OpenShift (OCP) User Guide

OpenShift provides an efficient and manageable way to orchestrate deep learning workloads at scale. This document describes the steps required in order to setup a generic OpenShift based solution for an on-premise setup based on CoreOS Host configuration.

The following sections detail the steps required:

For details on OpenShift, refer to OpenShift documentation.

Prerequisites

Habana provides the following components needed for deploying a generic Kubernetes solution:

  • Docker Image needed to build and load the habanalabs driver.

  • SynapseAI software packages required to install and load FW and habanalabs driver.
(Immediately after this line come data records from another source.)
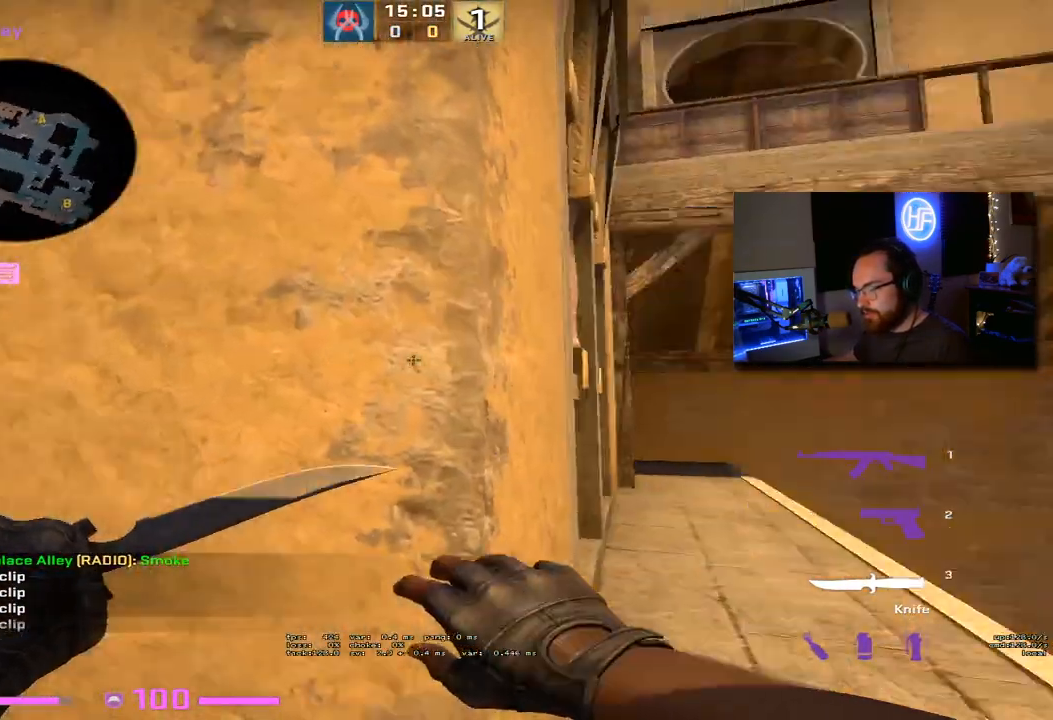
Gameplay with keyboard; each line is a JSON object with the keys held at the frame after it. "events" lists presses ("down") and releases ("up") of "1", "2", "3", "4", "5", "a", "alt", "b", "c", "ctrl", "d", "e", "f", "g", "q", "r", "s", "shift", "space", "t", "tab", "tilde", "v", "w", "x" and "z" between this image and that frame as [ms after this image, input, new state], when the widget could be followed in between. No other keys are recorded. Mouse input is not recorded.
{"keys": ["d", "w"], "events": [[150, "x", "up"], [250, "d", "down"], [283, "shift", "up"], [300, "w", "up"], [417, "w", "down"]]}
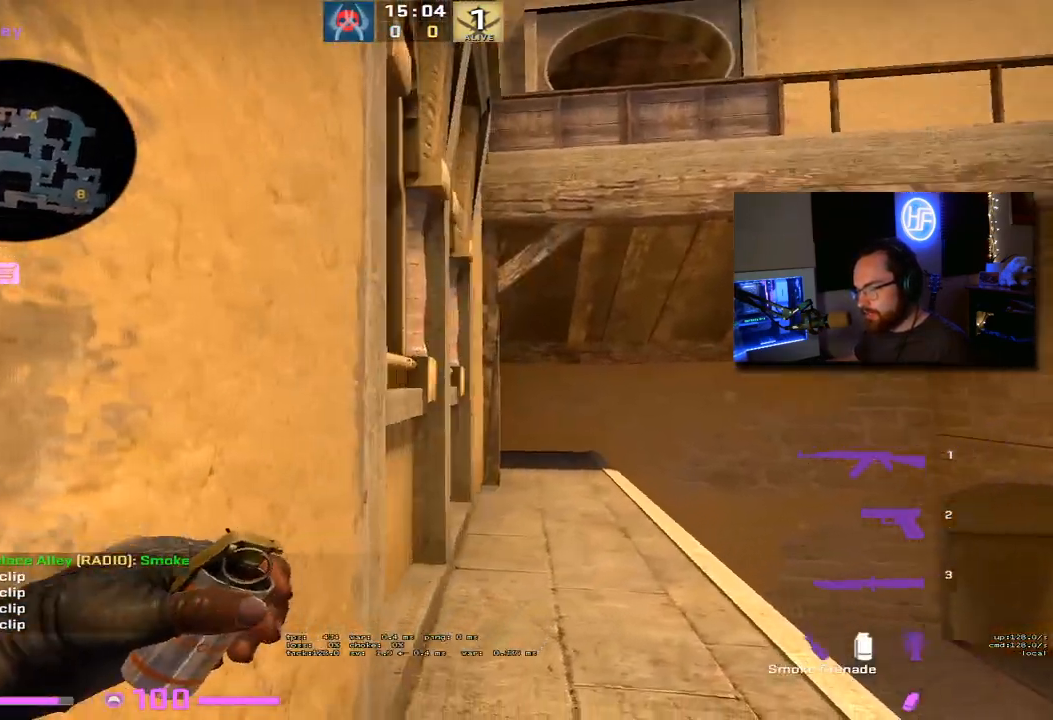
{"keys": ["d", "w"], "events": [[50, "d", "up"], [183, "d", "down"]]}
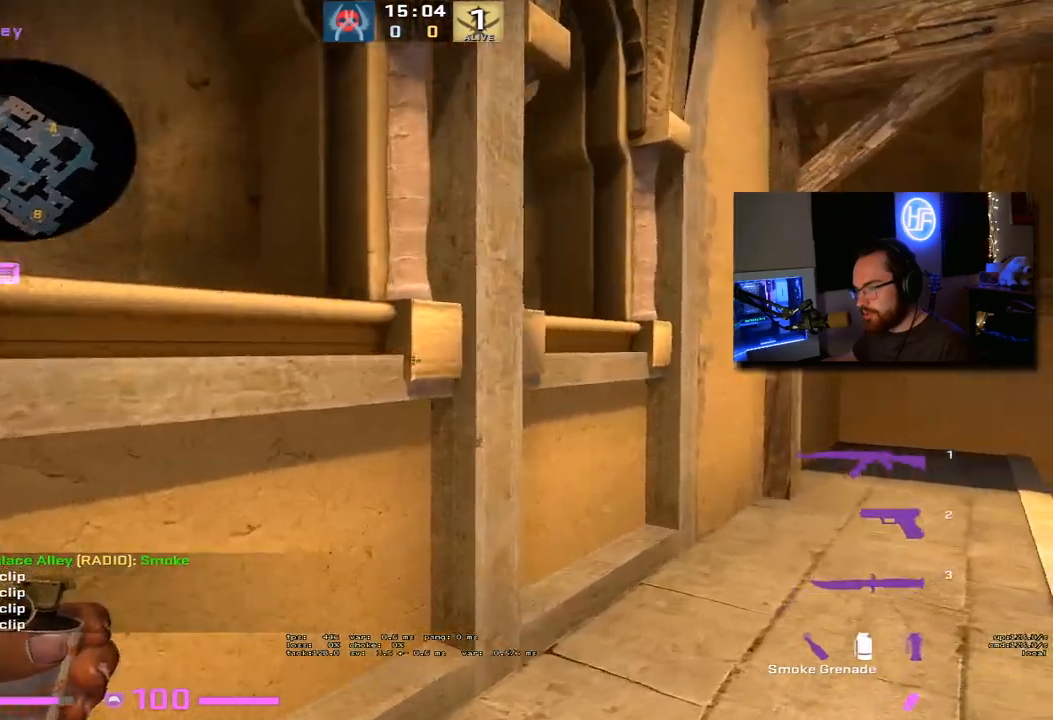
{"keys": ["s", "shift"], "events": [[250, "w", "up"], [300, "shift", "down"], [450, "d", "up"], [450, "s", "down"]]}
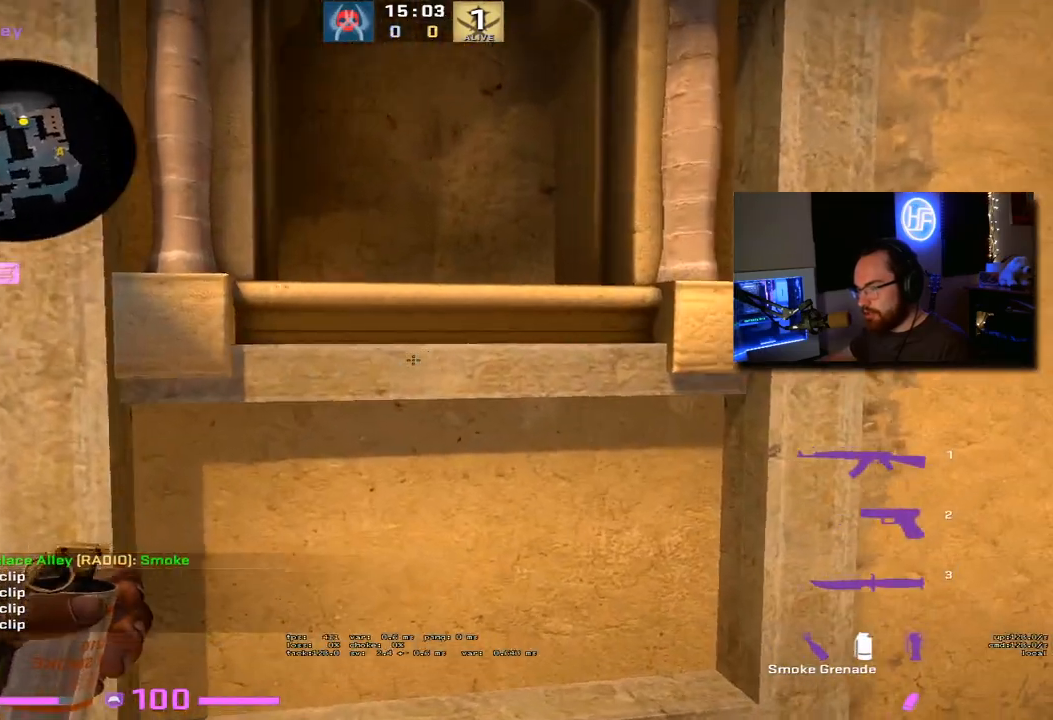
{"keys": ["shift"], "events": [[167, "s", "up"]]}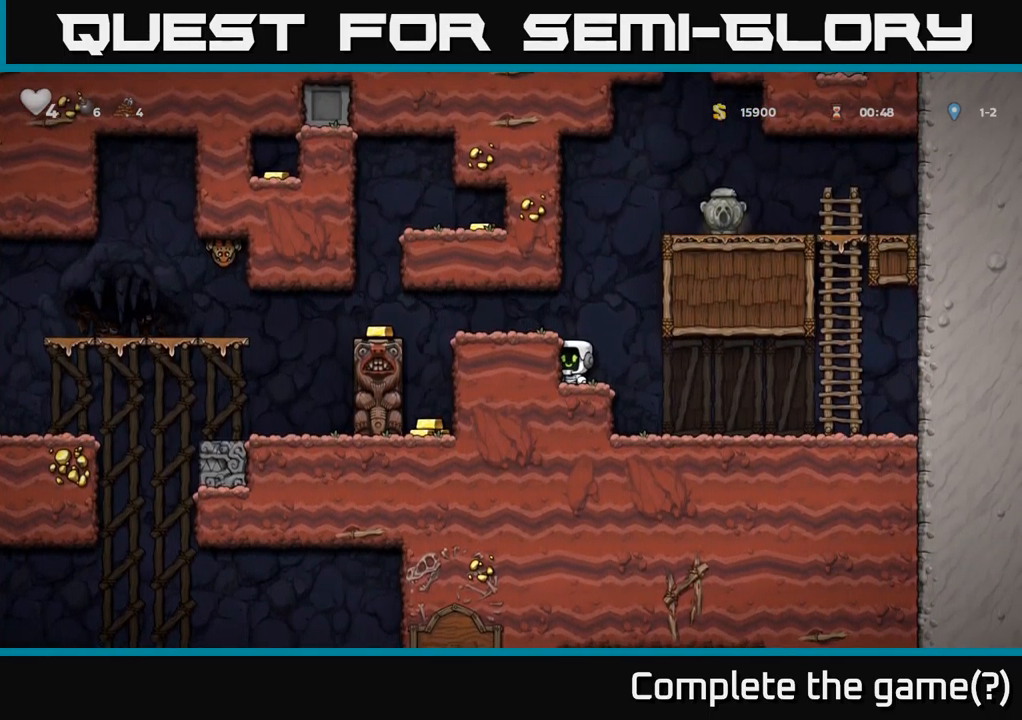
Gameplay with a controller (Xbox layout); each line is a JSON object with the inputs held at the frame after it. "events" lists button and stick changes between this image and that frame as [ms after this image, input, new state], when the widget could be followed in between.
{"buttons": [], "left_stick": "center", "right_stick": "center", "events": [[17, "A", "down"], [117, "A", "up"], [134, "DPAD_LEFT", "down"], [234, "DPAD_LEFT", "up"]]}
See Installation Guide.

  • Device Plug in for Kubernetes. See Kubernetes User Guide.

The above components except Docker Image are available for download and use in the Habana Vault .

Preparation For Running Docker Image on OCP-based Host

  1. Since CoreOS is a restricted system, an overlay mount is required as /lib/firmware and /usr are read-only partitions:

modules=/opt/habana
sudo mkdir -p "$modules" "$modules.wd" mkdir -p /opt/habana/habanalabs/gaudi/
sudo mount -o "lowerdir=/lib/firmware,upperdir=$modules,workdir=$modules.wd" -t overlay overlay /lib/firmware

Note

To make this mount persistent, adding the following configuration to rc.local settings is recommended:

sudo vi /etc/rc.local
modules=/opt/habana
sudo mkdir -p "$modules" "$modules.wd"
sudo mount -o "lowerdir=/lib/firmware,upperdir=$modules,workdir=$modules.wd" -t overlay overlay /lib/firmware
  1. Assign proper permissions for rc.local system file:

sudo chmod +x /etc/rc.d/rc.local
  1. Make sure basic operations on OCP host are working properly. Run the below command for list of running cluster:

oc get nodes

Build & Run Docker Container

  1. Create a Dockerfile on Linux Host. Internet access is required.

vi Dockerfile
  1. Insert the below content into the newly created Dockerfile and save.

Note

The timezone in this configuration should match your location.

Note

To load the habanalabs driver properly, make sure to use centos:8.3.2011 to create the dockerfile.

FROM centos:8.3.2011

ARG KERNEL_VER=4.18.0-305.0.1.el8.x86_64
ARG KERNEL_SERVER_URL="http://168.63.67.169/centos/8-stream/BaseOS/x86_64/os/"
LABEL description="centos8.3 docker image for driver loading inside docker container"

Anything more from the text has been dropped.